La chaise de biais

J’étais assise au comptoir d’un café et j’essayais de commencer ma journée. Il était trop tôt, et on s’était même trompé dans ma commande. Par la fenêtre, je reconnaissais des parents en route pour la garderie, l’année dernière derrière une poussette et ce matin à la marche lente, en tenant la main du même enfant. Le temps qui passe.

Je regardais les vols pour New York. Elle était de plus en plus loin, cette vie où j’existais de 14h à 5h, juste au nord de Harlem, là où les chiffres des rues sont un peu moins glamour.

-T’habites où?
-Sur Broadway Terrace.
-Broadway, wow.
-Non, Broadway Terrace, au coin de la 191e.

À la radio du café, au même moment, on a parlé de la montée du niveau des océans. Synchronicité. Le Lower East Side et Battery Park City iraient rejoindre l’Atlantide plus tôt que prévu, mais la ville était dans le déni et y’avait pas de plan. Mais qui a vraiment un plan catastrophe à New York? If I can make it there, I’ll make it anywhere, sinon je rentrerai à la maison : dans ma tête, c’était pas plus compliqué. « On a plus qu’un chapitre à vivre », ça avait toujours été le titre de ma stratégie catastrophe à moi.

Malgré mes écouteurs, barrière sociale s’il en est une, mon voisin m’a demandé avec intérêt sur quoi je travaillais.

Il s’est passé une seconde entre le moment où l’homme m’a adressé la parole et celui où j’ai arrêté ma musique. Une seconde dans le décor d’un ancien chapitre. « Ton père, c’était ton buddy », qu’on m’avait dit dans l’auto après les funérailles où je n’avais pas versé une larme, où j’avais livré mon homélie sans plier les genoux. Je n’étais allée le voir qu’une seule fois au columbarium, dans cet endroit ridicule au nom ridicule, décoré de fleurs en plastique et où les cubes vitrés à la hauteur des yeux valaient plus cher que ceux au-dessus. Je n’y étais jamais retournée parce que mon père n’y était pas. Je l’imaginais ailleurs, le coude gauche sur une table, la chaise de biais, ouvert sur l’autre, à jaser, intéressé et rieur. Intéressé et rieur et gentil, cette qualité dont on se moque, mais qui fait cruellement défaut à juste un petit peu trop de monde.

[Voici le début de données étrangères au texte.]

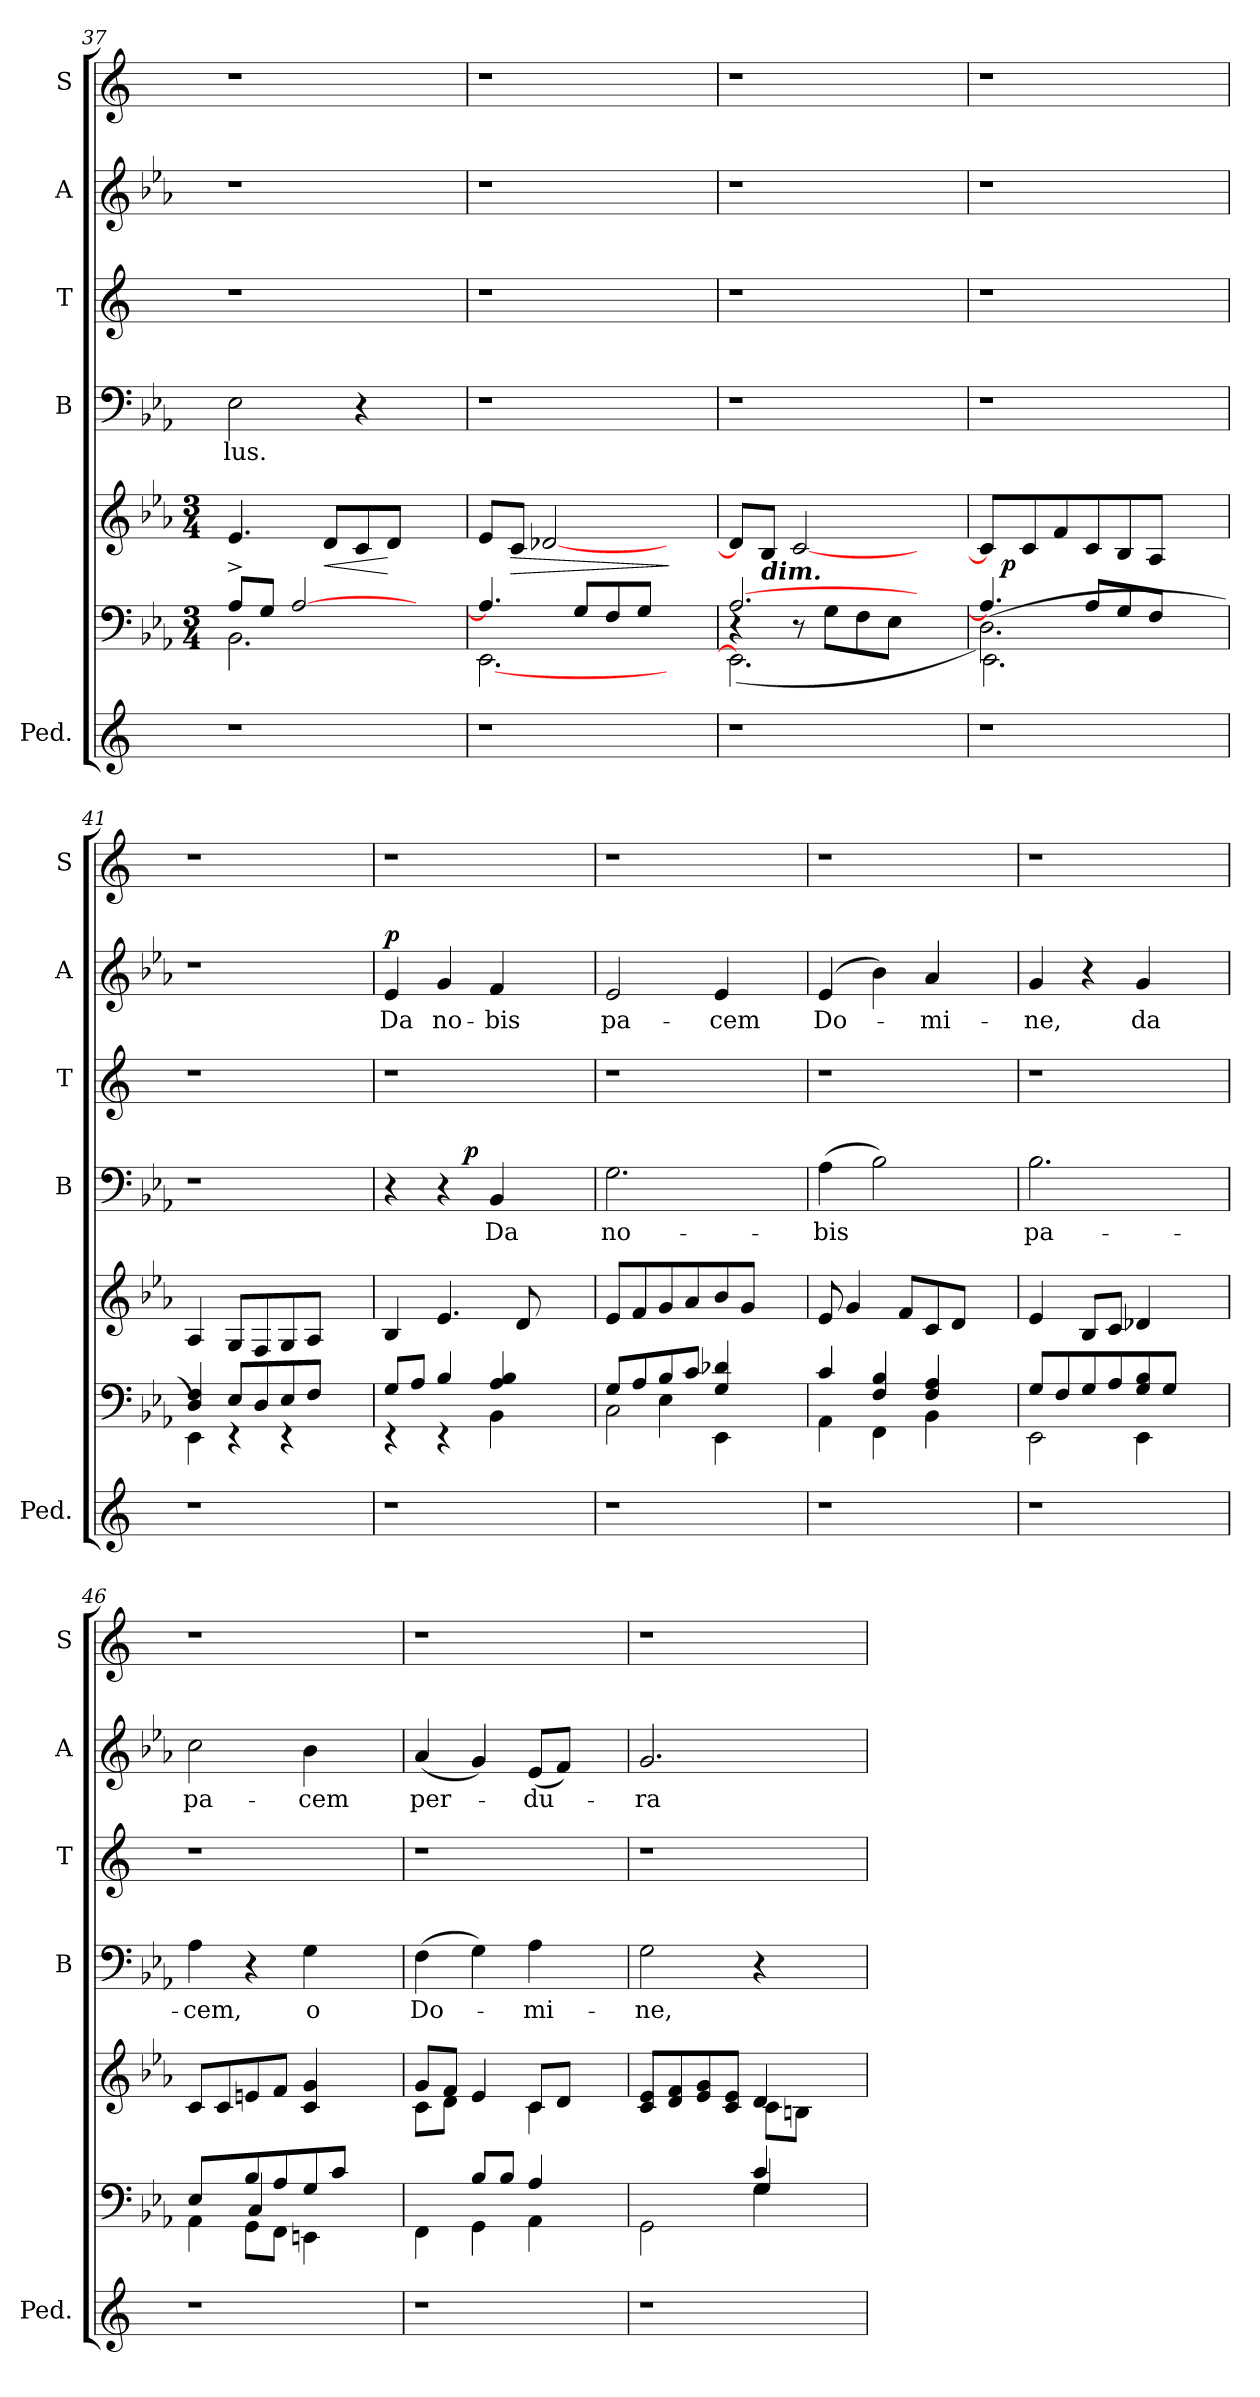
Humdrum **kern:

**kern	**kern	**kern	**dynam	**kern	**text	**dynam	**kern	**kern	**text	**dynam	**kern
*part7	*part6	*part5	*part5	*part4	*part4	*part4	*part3	*part2	*part2	*part2	*part1
*staff7	*staff6	*staff5	*staff5	*staff4	*staff4	*staff4	*staff3	*staff2	*staff2	*staff2	*staff1
*I"Ped.	*	*	*	*I"B	*	*	*I"T	*I"A	*	*	*I"S
*I'Ped.	*	*	*	*I'B	*	*	*I'T	*I'A	*	*	*I'S
!!LO:PB:g=z
*clefG2	*clefF4	*clefG2	*	*clefF4	*	*	*clefG2	*clefG2	*	*	*clefG2
*k[]	*k[b-e-a-]	*k[b-e-a-]	*	*k[b-e-a-]	*	*	*k[]	*k[b-e-a-]	*	*	*k[]
*C:	*E-:	*E-:	*	*E-:	*	*	*C:	*E-:	*	*	*C:
*	*M3/4	*M3/4	*	*	*	*	*	*	*	*	*
=37	=37	=37	=37	=37	=37	=37	=37	=37	=37	=37	=37
*	*^	*	*	*	*	*	*	*	*	*	*
!	!	!	!	!	!	!LO:LY:b	!	!	!LO:N:vis=1	!	!	!
1r	8A-^>/L	2.BB-\	4.e-/	.	2E-\	-lus.	.	1r	1r	.	.	1r
.	8G/J	.	.	.	.	.	.	.	.	.	.	.
.	[>2A-/	.	.	.	.	.	.	.	.	.	.	.
!	!	!	!	!LO:HP:b	!	!	!	!	!	!	!	!
.	.	.	8d/L	<	.	.	.	.	.	.	.	.
.	.	.	8c/	.	4r	.	.	.	.	.	.	.
.	.	.	8d/J	[	.	.	.	.	.	.	.	.
.	4ryy	4ryy	4ryy	.	4ryy	.	.	.	.	.	.	.
=38	=38	=38	=38	=38	=38	=38	=38	=38	=38	=38	=38	=38
!	!	!	!	!	!LO:N:vis=1	!	!	!	!LO:N:vis=1	!	!	!
1r	4.A-/]	[<2.EE-\	8e-/L	.	1r	.	.	1r	1r	.	.	1r
!	!	!	!	!LO:HP:b	!	!	!	!	!	!	!	!
.	.	.	8c/J	>	.	.	.	.	.	.	.	.
.	.	.	[<2d-X/	.	.	.	.	.	.	.	.	.
.	8G/L	.	.	.	.	.	.	.	.	.	.	.
.	8F/	.	.	.	.	.	.	.	.	.	.	.
.	8G/J	.	.	.	.	.	.	.	.	.	.	.
.	4ryy	4ryy	4ryy	]	.	.	.	.	.	.	.	.
=39	=39	=39	=39	=39	=39	=39	=39	=39	=39	=39	=39	=39
*	*	*^	*	*	*	*	*	*	*	*	*	*
!	!	!	!	!	!	!LO:N:vis=1	!	!	!	!LO:N:vis=1	!	!	!
*	*	*	*^	*	*	*	*	*	*	*	*	*	*
1r	[>2.A-/	(<2.EE-\]	4r	8ryy	8d-/L]	.	1r	.	.	1r	1r	.	.	1r
!	!	!	!	!LO:TX:a:Bi:t=dim.	!	!	!	!	!	!	!	!	!	!
.	.	.	.	2..ryy	8B-/J	.	.	.	.	.	.	.	.	.
.	.	.	8r	.	[<2c/	.	.	.	.	.	.	.	.	.
.	.	.	8G\L	.	.	.	.	.	.	.	.	.	.	.
.	.	.	8F\	.	.	.	.	.	.	.	.	.	.	.
.	.	.	8E-\J	.	.	.	.	.	.	.	.	.	.	.
.	4ryy	4ryy	4ryy	.	4ryy	.	.	.	.	.	.	.	.	.
=40	=40	=40	=40	=40	=40	=40	=40	=40	=40	=40	=40	=40	=40	=40
!	!	!	!	!	!	!	!LO:N:vis=1	!	!	!	!LO:N:vis=1	!	!	!
*	*	*	*v	*v	*^	*	*	*	*	*	*	*	*	*
1r	4.A-/]	2.D\)	(<2.EE-\	8c/L]	16ryy	.	1r	.	.	1r	1r	.	.	1r
!	!	!	!	!	!	!LO:DY:b	!	!	!	!	!	!	!	!
.	.	.	.	.	2...ryy	p	.	.	.	.	.	.	.	.
.	.	.	.	8c/	.	.	.	.	.	.	.	.	.	.
.	.	.	.	8f/	.	.	.	.	.	.	.	.	.	.
.	8A-/L	.	.	8c/	.	.	.	.	.	.	.	.	.	.
.	8G/	.	.	8B-/	.	.	.	.	.	.	.	.	.	.
.	8F/J	.	.	8A-/J	.	.	.	.	.	.	.	.	.	.
.	4ryy	4ryy	4ryy	4ryy	.	.	.	.	.	.	.	.	.	.
=41	=41	=41	=41	=41	=41	=41	=41	=41	=41	=41	=41	=41	=41	=41
!	!	!	!	!	!	!	!LO:N:vis=1	!	!	!	!LO:N:vis=1	!	!	!
*	*	*v	*v	*	*	*	*	*	*	*	*	*	*	*
*	*	*	*v	*v	*	*	*	*	*	*	*	*	*
1r	4D/ 4F/	4EE-\)	4A-/	.	1r	.	.	1r	1r	.	.	1r
.	8E-/L	4rEE	8G/L	.	.	.	.	.	.	.	.	.
.	8D/	.	8F/	.	.	.	.	.	.	.	.	.
.	8E-/	4rEE	8G/	.	.	.	.	.	.	.	.	.
.	8F/J	.	8A-/J	.	.	.	.	.	.	.	.	.
.	4ryy	4ryy	4ryy	.	.	.	.	.	.	.	.	.
=42	=42	=42	=42	=42	=42	=42	=42	=42	=42	=42	=42	=42
!	!	!	!	!	!	!	!	!	!	!LO:LY:b	!LO:DY:a	!
*	*	*	*	*	*^	*	*	*	*	*	*	*
1r	8G/L	4rEE	4B-/	.	4r	4.ryy	.	.	1r	4e-/	Da	p	1r
.	8A-/J	.	.	.	.	.	.	.	.	.	.	.	.
!	!	!	!	!	!	!	!	!	!	!	!LO:LY:b	!	!
.	4B-/	4rEE	4.e-/	.	4r	.	.	.	.	4g/	no-	.	.
!	!	!	!	!	!	!	!	!LO:DY:a	!	!	!	!	!
.	.	.	.	.	.	2ryy	.	p	.	.	.	.	.
!	!	!	!	!	!	!	!LO:LY:b	!	!	!	!LO:LY:b	!	!
.	4A-/ 4B-/	4BB-\	.	.	4BB-/	.	Da	.	.	4f/	-bis	.	.
.	.	.	8d/	.	.	.	.	.	.	.	.	.	.
.	4ryy	4ryy	4ryy	.	4ryy	.	.	.	.	4ryy	.	.	.
.	.	.	.	.	.	8ryy	.	.	.	.	.	.	.
=43	=43	=43	=43	=43	=43	=43	=43	=43	=43	=43	=43	=43	=43
*	*	*^	*	*	*	*	*	*	*	*	*	*	*
!	!	!	!	!	!	!	!	!LO:LY:b	!	!	!	!LO:LY:b	!	!
*	*	*	*	*	*	*v	*v	*	*	*	*	*	*	*
1r	8G/L	2C\	4ryy	8e-/L	.	2.G\	no-	.	1r	2e-/	pa-	.	1r
.	8A-/	.	.	8f/	.	.	.	.	.	.	.	.	.
.	8B-/	.	4E-\	8g/	.	.	.	.	.	.	.	.	.
.	8c/J	.	.	8a-/	.	.	.	.	.	.	.	.	.
!	!	!	!	!	!	!	!	!	!	!	!LO:LY:b	!	!
.	4EE-\	4ryy	4G/ 4d-X/	8b-/	.	.	.	.	.	4e-/	-cem	.	.
.	.	.	.	8g/J	.	.	.	.	.	.	.	.	.
.	4ryy	4ryy	4ryy	4ryy	.	4ryy	.	.	.	4ryy	.	.	.
!!LO:LB:g=z
=44	=44	=44	=44	=44	=44	=44	=44	=44	=44	=44	=44	=44	=44
!	!	!	!	!	!	!	!LO:LY:b	!	!	!	!LO:LY:b	!	!
*	*	*v	*v	*	*	*	*	*	*	*	*	*	*
1r	4c/	4AA-\	8e-/	.	(>4A-\	-bis	.	1r	(4e-/	Do-	.	1r
.	.	.	4g/	.	.	.	.	.	.	.	.	.
.	4F/ 4B-/	4FF\	.	.	2B-\)	.	.	.	4b-\)	.	.	.
.	.	.	8f/L	.	.	.	.	.	.	.	.	.
!	!	!	!	!	!	!	!	!	!	!LO:LY:b	!	!
.	4F/ 4A-/	4BB-\	8c/	.	.	.	.	.	4a-/	-mi-	.	.
.	.	.	8d/J	.	.	.	.	.	.	.	.	.
.	4ryy	4ryy	4ryy	.	4ryy	.	.	.	4ryy	.	.	.
=45	=45	=45	=45	=45	=45	=45	=45	=45	=45	=45	=45	=45
!	!	!	!	!	!	!LO:LY:b	!	!	!	!LO:LY:b	!	!
1r	8G/L	2EE-\	4e-/	.	2.B-\	pa-	.	1r	4g/	-ne,	.	1r
.	8F/	.	.	.	.	.	.	.	.	.	.	.
.	8G/	.	8B-/L	.	.	.	.	.	4r	.	.	.
.	8A-/	.	8c/J	.	.	.	.	.	.	.	.	.
!	!	!	!	!	!	!	!	!	!	!LO:LY:b	!	!
.	8G/ 8B-/	4EE-\	4d-X/	.	.	.	.	.	4g/	da	.	.
.	8G/J	.	.	.	.	.	.	.	.	.	.	.
.	4ryy	4ryy	4ryy	.	4ryy	.	.	.	4ryy	.	.	.
=46	=46	=46	=46	=46	=46	=46	=46	=46	=46	=46	=46	=46
*	*	*^	*	*	*	*	*	*	*	*	*	*
!	!	!	!	!	!	!	!LO:LY:b	!	!	!	!LO:LY:b	!	!
1r	8E-/L	4AA-\	4ryy	8c/L	.	4A-\	-cem,	.	1r	2cc\	pa-	.	1r
.	8ryy	.	.	8c/	.	.	.	.	.	.	.	.	.
.	8B-/	8GG\L	4C/	8en/	.	4r	.	.	.	.	.	.	.
.	8A-/	8FF\J	.	8f/J	.	.	.	.	.	.	.	.	.
!	!	!	!	!	!	!	!LO:LY:b	!	!	!	!LO:LY:b	!	!
.	8G/	4EEn\	4ryy	4c/ 4g/	.	4G\	o	.	.	4b-\	-cem	.	.
.	8c/J	.	.	.	.	.	.	.	.	.	.	.	.
.	4ryy	4ryy	4ryy	4ryy	.	4ryy	.	.	.	4ryy	.	.	.
=47	=47	=47	=47	=47	=47	=47	=47	=47	=47	=47	=47	=47	=47
*	*	*	*	*^	*	*	*	*	*	*	*	*	*
!	!	!	!	!	!	!	!	!LO:LY:b	!	!	!	!LO:LY:b	!	!
*	*	*v	*v	*	*	*	*	*	*	*	*	*	*	*
1r	4ryy	4FF\	8g/L	8c\L	.	(>4F\	Do-	.	1r	(<4a-/	per-	.	1r
.	.	.	8f/J	8d\J	.	.	.	.	.	.	.	.	.
.	8B-/L	4GG\	4e-i/	4ryy	.	4G\)	.	.	.	4g/)	.	.	.
.	8B-/J	.	.	.	.	.	.	.	.	.	.	.	.
!	!	!	!	!	!	!	!LO:LY:b	!	!	!	!LO:LY:b	!	!
.	4A-/	4AA-\	4c\	8c/L	.	4A-\	-mi-	.	.	(<8e-/L	-du-	.	.
.	.	.	.	8d/J	.	.	.	.	.	8f/J)	.	.	.
.	4ryy	4ryy	4ryy	4ryy	.	4ryy	.	.	.	4ryy	.	.	.
=48	=48	=48	=48	=48	=48	=48	=48	=48	=48	=48	=48	=48	=48
*	*	*^	*	*	*	*	*	*	*	*	*	*	*
!	!	!	!	!	!	!	!	!LO:LY:b	!	!	!	!LO:LY:b	!	!
1r	2GG\	2ryy	2ryy	8c/ 8e-/L	2ryy	.	2G\	-ne,	.	1r	2.g/	-ra-	.	1r
.	.	.	.	8d/ 8f/	.	.	.	.	.	.	.	.	.	.
.	.	.	.	8e-/ 8g/	.	.	.	.	.	.	.	.	.	.
.	.	.	.	8c/ 8e-/J	.	.	.	.	.	.	.	.	.	.
.	4c/	4G/	4G\	4d/	8c\L	.	4r	.	.	.	.	.	.	.
.	.	.	.	.	8Bn\J	.	.	.	.	.	.	.	.	.
.	4ryy	4ryy	4ryy	4ryy	4ryy	.	4ryy	.	.	.	4ryy	.	.	.
*	*v	*v	*v	*	*	*	*	*	*	*	*	*	*	*
*	*	*v	*v	*	*	*	*	*	*	*	*	*
=	=	=	=	=	=	=	=	=	=	=	=
*-	*-	*-	*-	*-	*-	*-	*-	*-	*-	*-	*-
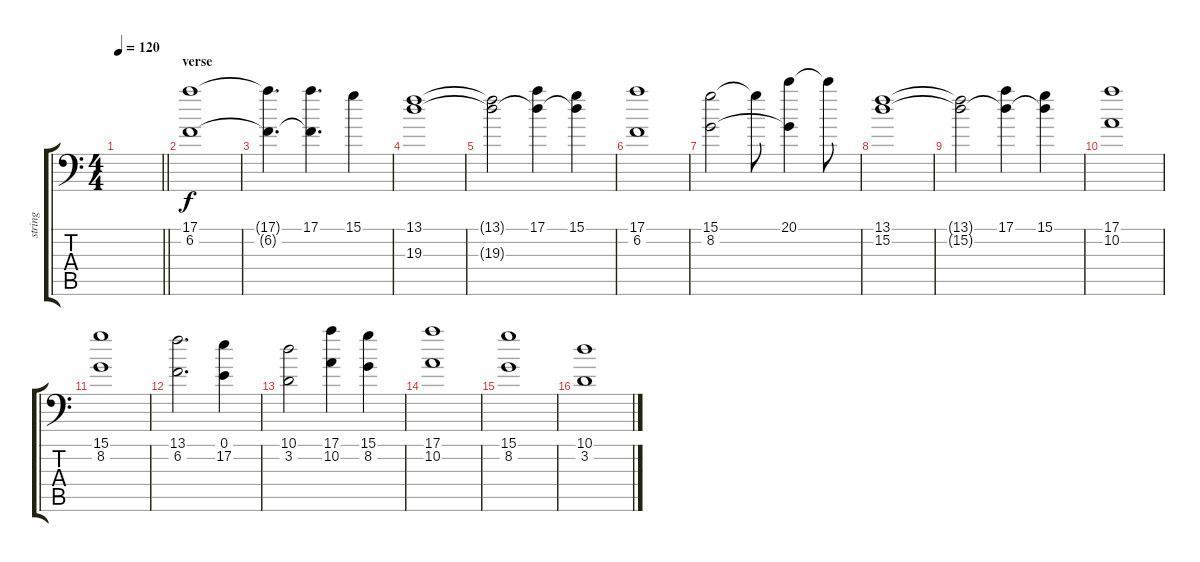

Je reconnaissais son regard à l’occasion, dans d’autres visages, et j’espérais avoir le même quand les autres me contaient leurs histoires. Mon ennui ne tarirait jamais, je commençais à peine à le comprendre. Parce que j’avais combien de nouvelles pages à lui conter, réparties sur combien de vies depuis la fin de la sienne? Une vie derrière une poussette, une autre à la marche lente. Le temps qui passe, sans lui. J’avais la certitude que personne ne m’écouterait plus jamais comme il avait pris plaisir à m’écouter.

Mais comme un petit miracle, lui qui avait cette facilité à toucher les fils avec des inconnus avait légué à sa fille farouche et absolument inapte au small talk la même aisance à se laisser rejoindre par l’autre, pour peu qu’on emprunte une fréquence vraie. J’ai donc retiré mes écouteurs pour répondre à l’interlocuteur curieux, qui m’a souri, peut-être étonné que j’accepte volontiers d’engager la conversation. J’ai pensé à mon père, à son désir vrai d’en apprendre plus sur l’autre, et j’ai tourné ma chaise pour échanger une ou deux pages de vie avec mon voisin.